Articles | Volume 58, issue 2
https://doi.org/10.5194/aab-58-433-2015
https://doi.org/10.5194/aab-58-433-2015
Original study
 | 
26 Nov 2015
Original study |  | 26 Nov 2015

Effects of different cryoprotectants on the cryopreservation of cattle testicular tissue

S. Hu, Q.-C. Zhu, C. Han, X.-G. Zhang, B. Y. Song, D.-Q. Xie, S.-Y. Wei, and J.-H. Hu

Abstract. Cryopreservation of testicular tissue is a new option in fertility preservation for prepubertal male animals. The purpose of this study was to explore the effects of different cryoprotectant agents (CPAs) at various concentrations on testes after the cryopreservation of calf testicular tissue. These experiments selected dimethyl sulfoxide (DMSO), glycerol, propylene glycol (PrOH), and sucrose as CPAs in varying doses (2.5, 5, 7.5, 10, 12.5, 15, 17.5, and 20 %; v/v) in 8-month-old calf testicular tissue that was frozen and preserved. Then, cell viability, testosterone production, malondialdehyde (MDA) level, and superoxide dismutase (SOD) level were detected and analyzed following cryopreservation. The results showed that the optimal concentrations of DMSO, PrOH, glycerol, and sucrose were 10, 10, 7.5, and 10 %, respectively. Compared to the optimal concentrations of CPAs, cell viability and testosterone production decreased significantly at a lower and higher CPA concentration (P < 0.05).
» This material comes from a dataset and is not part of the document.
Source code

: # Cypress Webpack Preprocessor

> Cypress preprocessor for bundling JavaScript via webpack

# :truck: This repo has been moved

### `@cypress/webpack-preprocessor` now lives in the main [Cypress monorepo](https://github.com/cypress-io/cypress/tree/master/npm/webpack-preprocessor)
At the optimal concentrations of CPAs, the DMSO group showed higher cell viability and testosterone production than other CPA groups (P < 0.05). Compared to the optimal concentration of CPAs, the MDA level increased and the SOD level decreased at a lower or higher concentration of CPAs, but there was no significant difference (P > 0.05). Cell viability was significantly positively correlated with testosterone production (P < 0.05). In conclusion, DMSO provided the most effective protection for calf testicular tissue cryopreservation and the optimal concentration was 10 %.